Friday, September 18, 2009

Route 66: Ghosts of the Past

To prove how haunting a trip along the southwest stretch of Route 66 could be, just this morning, almost two weeks to the very hour my girlfriend and I embarked on the journey, I sat down in Starbucks to chronicle the creepy places we encountered when "(Get Your Kicks on) Route 66" began to play in the store. When the song was composed and originally recorded, it celebrated the rife culture along America's Mother Road, but considering some of its more abandoned and dilapidated areas now, the tune has become a spooky echo from the past. I experienced some of these spectres firsthand, and I dare journal them for public consumption, lest these ghosts haunt me forever!



Of course, one needn't hear a "boo" to feel a place is haunted, if only by its own once-glorious past. Places like the McDonald's museum in San Bernandino, where the McDonald brothers opened their first hamburger stand, or Roy's Motel and Cafe in Amboy are actually still inhabited by moderate business and infrequent tourism, but they are by no means the attractions they once were. Consider these signs I found behind the McDonald's museum (pic above), or the sheer desolate desert behind my beautiful girlfriend and me at Roy's. If these places were haunted, even the ghosts would get bored.



The Arizona desert is much more tantalizing in its paranormal possibilities, starting east of Kingman in Valentine, Arizona, appropriately named for those in love with creepy places. The Valentine Indian School was built to serve the Native American kids in northern Arizona (the white kids had a separate schoolhouse, of course) and ultimately closed in 1969. Any school yard can be scary at night, with its creaky swings and jangling tetherball chains, but this abandoned school yard made our skin crawl in the bright light of morning. I found a hole in the schoolhouse's barricaded door and took a peek inside to find the usual debris and vandalism, but the thought of a room full of wide-eyed ghost-children still waiting for that final recess bell to ring was enough to run me out of there. Lesson learned.





Further east of Valentine and Flagstaff, Two Guns and Twin Arrows await, both perfect hideouts for Batman's enemy Two-Face, if even his deformed face wasn't a sight for sore eyes in comparison. These two places are best remembered as current homes for some of Route 66's beloved "big things," to be featured in another blog post, but I'd be remiss not to include an interior pic of the Twin Arrows Trading Post I took when trespassing. I hoped to find an old menu or something, but vandals (and daring historians, I hope) had cleaned the place out of anything valuable or useful. Still, with some of the original tables in place on top of that retro-checkered floor, I imagined what this cafe must've been like in its heyday, the kind of hoppin' '50s restaurant that modern franchises like Johnny Rockets can only hope to emulate. Unfortunately, Twin Arrows took its final bow in the late '90s, the only thing left on its menu now a boo-plate special.

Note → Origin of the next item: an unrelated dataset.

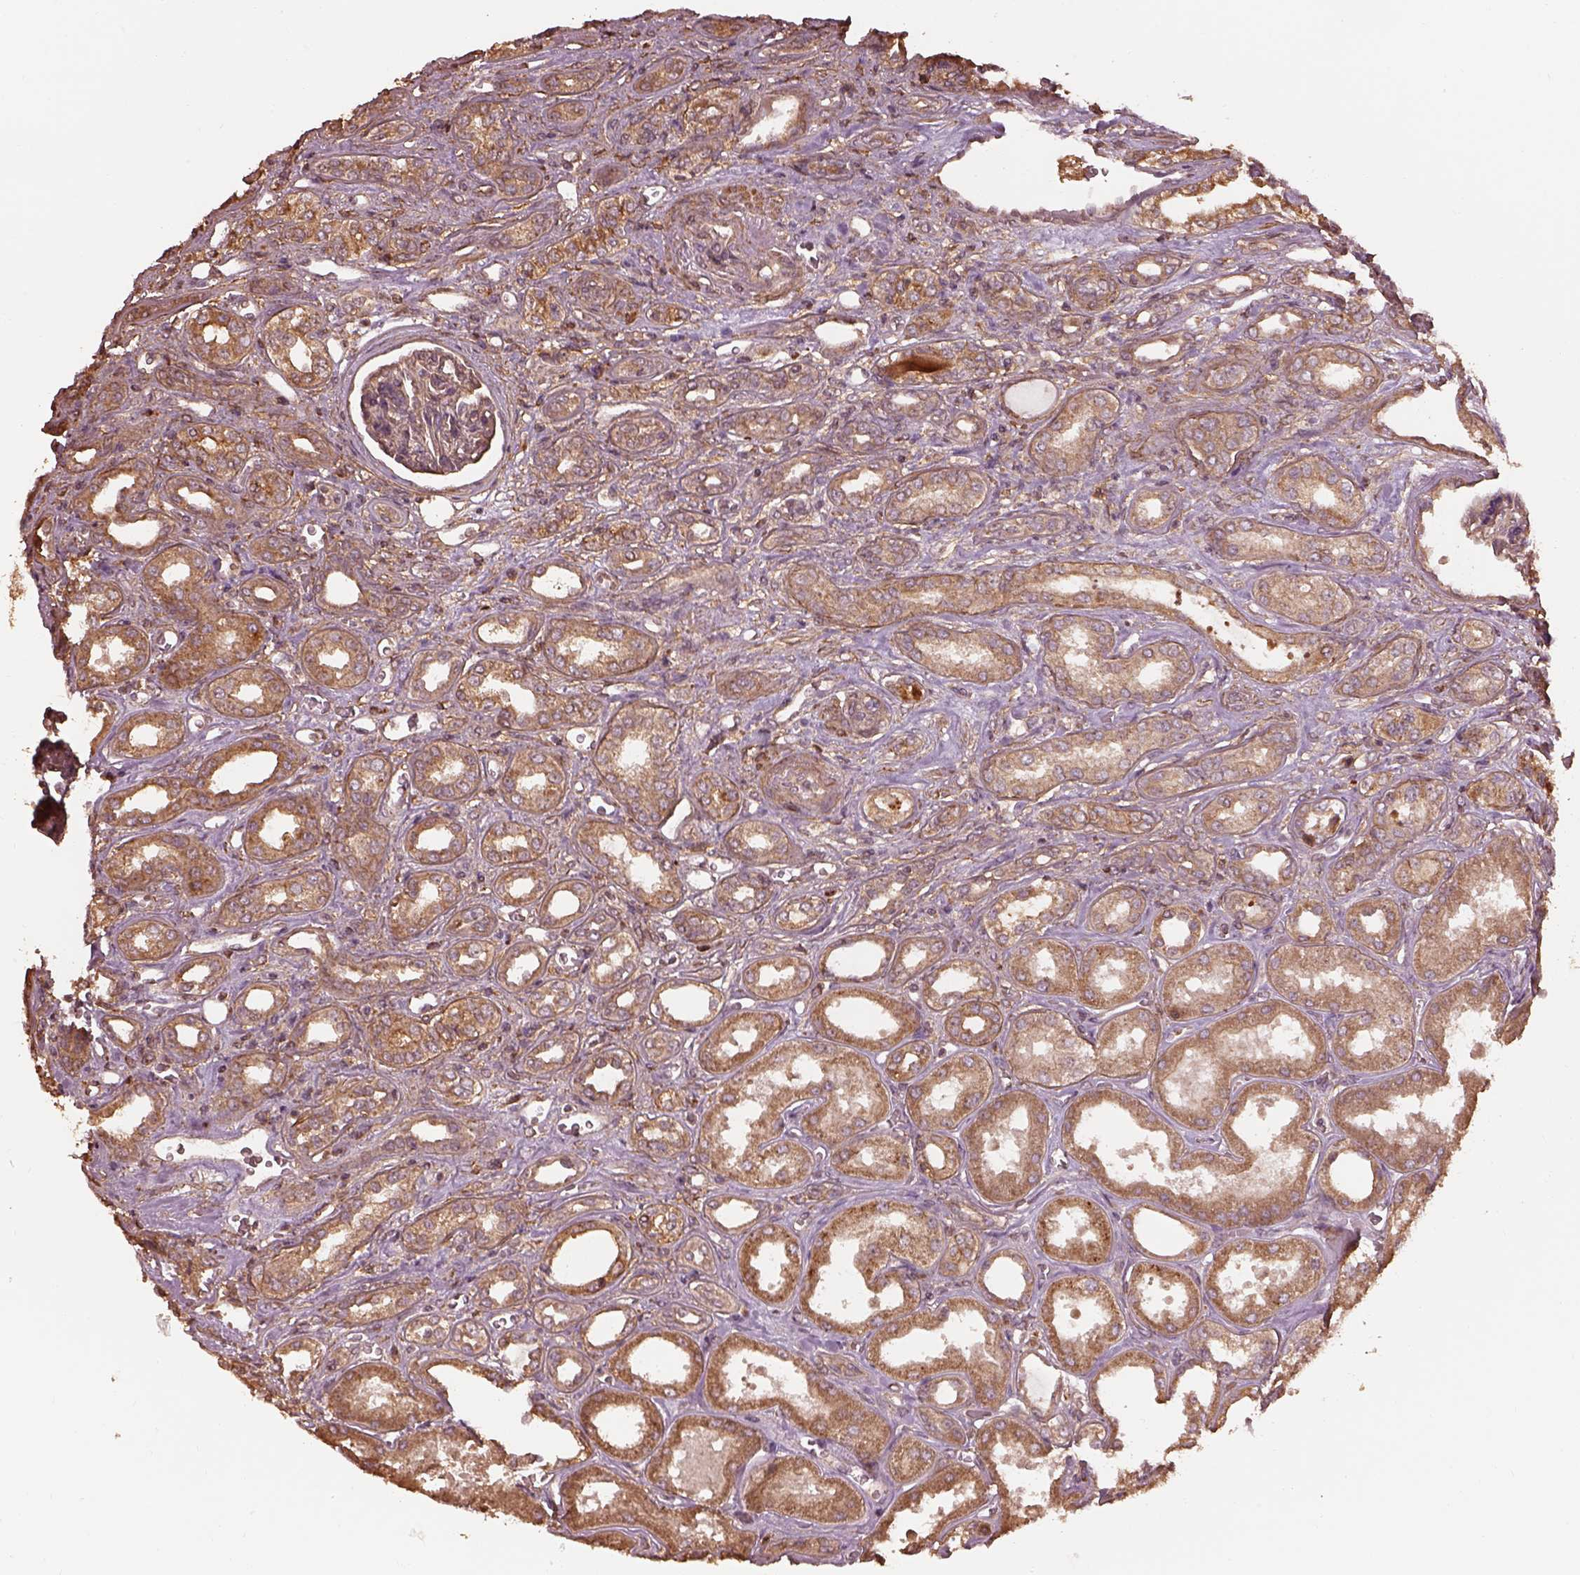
{"staining": {"intensity": "moderate", "quantity": "25%-75%", "location": "cytoplasmic/membranous"}, "tissue": "renal cancer", "cell_type": "Tumor cells", "image_type": "cancer", "snomed": [{"axis": "morphology", "description": "Adenocarcinoma, NOS"}, {"axis": "topography", "description": "Kidney"}], "caption": "Human renal cancer stained with a protein marker shows moderate staining in tumor cells.", "gene": "METTL4", "patient": {"sex": "male", "age": 63}}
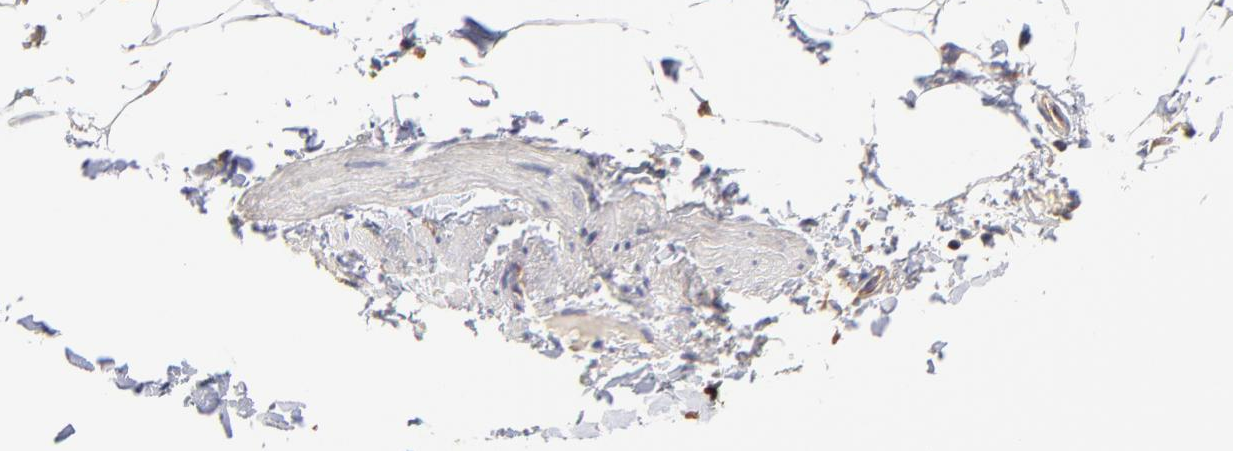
{"staining": {"intensity": "weak", "quantity": "<25%", "location": "cytoplasmic/membranous"}, "tissue": "adipose tissue", "cell_type": "Adipocytes", "image_type": "normal", "snomed": [{"axis": "morphology", "description": "Normal tissue, NOS"}, {"axis": "topography", "description": "Vascular tissue"}], "caption": "An immunohistochemistry (IHC) histopathology image of normal adipose tissue is shown. There is no staining in adipocytes of adipose tissue. The staining is performed using DAB (3,3'-diaminobenzidine) brown chromogen with nuclei counter-stained in using hematoxylin.", "gene": "CD2AP", "patient": {"sex": "male", "age": 41}}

The Ellas Frontier Trading Post (with its adjacent Red Arrows Camp) is a similar gaping hole to the past, less protected and revered but equally interesting in its ruin.






The grand finale for anyone ghost hunting in northern Arizona lingers in the Holbrook Courthouse, which also features a museum and the original prison cell that once housed some sixteen inmates at a time. With sentences that could've lasted as long as 20 years, these guys had plenty of time to draw some of the murals my girlfriend dutifully captured on camera. Further, according to our impromptu tour guide Randy, the courthouse is still home to seven ghosts, one of whom, Mary, was a prostitute sentenced to hang for killing an abusive john. In solitary, she hastened her fate and hung herself; now she has her own bedroom in the museum, where Randy apparently engages her in conversation. Free accommodations and friendship? Who says crime doesn't pay?





To conclude, I'm compelled to distinguish between my first Route 66 post and this second installment, as both ghosts and dinosaurs are creatures from the past. The difference is, the faux dinosaurs we encountered along Route 66 were present as an homage to something long gone. These spooky places still exist in this perpetual stage of epilogue to their former glory, the desert wind that blows through the cracks in their boarded windows a last gasp of life. They're prisoners to the past, students of isolation, traded away for paved progress. You don't have to believe in ghosts to feel that these attractions are still haunted -- if only by the lives they lived.